> Brief
The whole of the material needs to be repeated exactly, line for line.
┌──
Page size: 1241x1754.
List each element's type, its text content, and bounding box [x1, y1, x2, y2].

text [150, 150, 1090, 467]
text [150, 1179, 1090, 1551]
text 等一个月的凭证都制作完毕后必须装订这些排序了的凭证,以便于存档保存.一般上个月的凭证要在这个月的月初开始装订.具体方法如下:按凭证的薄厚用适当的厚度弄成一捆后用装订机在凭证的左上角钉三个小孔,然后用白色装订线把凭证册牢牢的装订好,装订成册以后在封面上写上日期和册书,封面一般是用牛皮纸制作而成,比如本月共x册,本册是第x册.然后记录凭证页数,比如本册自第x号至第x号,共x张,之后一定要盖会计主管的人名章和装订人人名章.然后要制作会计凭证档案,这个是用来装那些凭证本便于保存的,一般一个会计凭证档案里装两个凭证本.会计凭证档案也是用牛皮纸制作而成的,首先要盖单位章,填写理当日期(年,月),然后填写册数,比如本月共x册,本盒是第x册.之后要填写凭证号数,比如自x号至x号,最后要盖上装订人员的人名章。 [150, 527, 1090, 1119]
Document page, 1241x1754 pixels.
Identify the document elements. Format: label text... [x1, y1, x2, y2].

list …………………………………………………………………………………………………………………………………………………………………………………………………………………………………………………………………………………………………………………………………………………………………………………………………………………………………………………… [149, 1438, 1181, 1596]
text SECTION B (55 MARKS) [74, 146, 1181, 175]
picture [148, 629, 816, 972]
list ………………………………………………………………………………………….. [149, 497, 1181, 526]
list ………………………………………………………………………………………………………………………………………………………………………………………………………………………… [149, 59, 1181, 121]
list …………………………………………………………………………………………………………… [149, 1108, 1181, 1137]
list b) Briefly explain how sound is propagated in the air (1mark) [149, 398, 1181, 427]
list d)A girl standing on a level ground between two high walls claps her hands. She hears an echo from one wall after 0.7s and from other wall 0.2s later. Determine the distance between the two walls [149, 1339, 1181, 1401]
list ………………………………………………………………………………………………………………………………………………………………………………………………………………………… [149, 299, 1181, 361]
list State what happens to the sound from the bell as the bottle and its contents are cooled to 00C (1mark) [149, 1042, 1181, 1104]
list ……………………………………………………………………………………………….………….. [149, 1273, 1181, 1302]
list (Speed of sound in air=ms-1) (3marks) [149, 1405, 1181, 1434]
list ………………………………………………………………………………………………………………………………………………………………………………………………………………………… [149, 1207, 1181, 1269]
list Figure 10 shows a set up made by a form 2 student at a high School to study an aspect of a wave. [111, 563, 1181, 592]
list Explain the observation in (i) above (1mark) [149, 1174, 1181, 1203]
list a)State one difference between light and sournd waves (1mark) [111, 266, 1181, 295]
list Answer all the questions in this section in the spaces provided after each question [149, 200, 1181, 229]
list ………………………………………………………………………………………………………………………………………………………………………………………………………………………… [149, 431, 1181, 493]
└──
> Exercise solution
Page size: 1241x1754.
List each element's type, its text content, and bounding box [x1, y1, x2, y2].

text [150, 150, 1090, 467]
text [150, 1179, 1090, 1551]
text 等一个月的凭证都制作完毕后必须装订这些排序了的凭证,以便于存档保存.一般上个月的凭证要在这个月的月初开始装订.具体方法如下:按凭证的薄厚用适当的厚度弄成一捆后用装订机在凭证的左上角钉三个小孔,然后用白色装订线把凭证册牢牢的装订好,装订成册以后在封面上写上日期和册书,封面一般是用牛皮纸制作而成,比如本月共x册,本册是第x册.然后记录凭证页数,比如本册自第x号至第x号,共x张,之后一定要盖会计主管的人名章和装订人人名章.然后要制作会计凭证档案,这个是用来装那些凭证本便于保存的,一般一个会计凭证档案里装两个凭证本.会计凭证档案也是用牛皮纸制作而成的,首先要盖单位章,填写理当日期(年,月),然后填写册数,比如本月共x册,本盒是第x册.之后要填写凭证号数,比如自x号至x号,最后要盖上装订人员的人名章。 [150, 527, 1090, 1119]
Document page, 1241x1754 pixels.
Identify the document elements. Format: label text... [x1, y1, x2, y2].

list …………………………………………………………………………………………………………………………………………………………………………………………………………………………………………………………………………………………………………………………………………………………………………………………………………………………………………………… [149, 1438, 1181, 1596]
text SECTION B (55 MARKS) [74, 146, 1181, 175]
picture [148, 629, 816, 972]
list ………………………………………………………………………………………….. [149, 497, 1181, 526]
list ………………………………………………………………………………………………………………………………………………………………………………………………………………………… [149, 59, 1181, 121]
list …………………………………………………………………………………………………………… [149, 1108, 1181, 1137]
list b) Briefly explain how sound is propagated in the air (1mark) [149, 398, 1181, 427]
list d)A girl standing on a level ground between two high walls claps her hands. She hears an echo from one wall after 0.7s and from other wall 0.2s later. Determine the distance between the two walls [149, 1339, 1181, 1401]
list ………………………………………………………………………………………………………………………………………………………………………………………………………………………… [149, 299, 1181, 361]
list State what happens to the sound from the bell as the bottle and its contents are cooled to 00C (1mark) [149, 1042, 1181, 1104]
list ……………………………………………………………………………………………….………….. [149, 1273, 1181, 1302]
list (Speed of sound in air=ms-1) (3marks) [149, 1405, 1181, 1434]
list ………………………………………………………………………………………………………………………………………………………………………………………………………………………… [149, 1207, 1181, 1269]
list Figure 10 shows a set up made by a form 2 student at a high School to study an aspect of a wave. [111, 563, 1181, 592]
list Explain the observation in (i) above (1mark) [149, 1174, 1181, 1203]
list a)State one difference between light and sournd waves (1mark) [111, 266, 1181, 295]
list Answer all the questions in this section in the spaces provided after each question [149, 200, 1181, 229]
list ………………………………………………………………………………………………………………………………………………………………………………………………………………………… [149, 431, 1181, 493]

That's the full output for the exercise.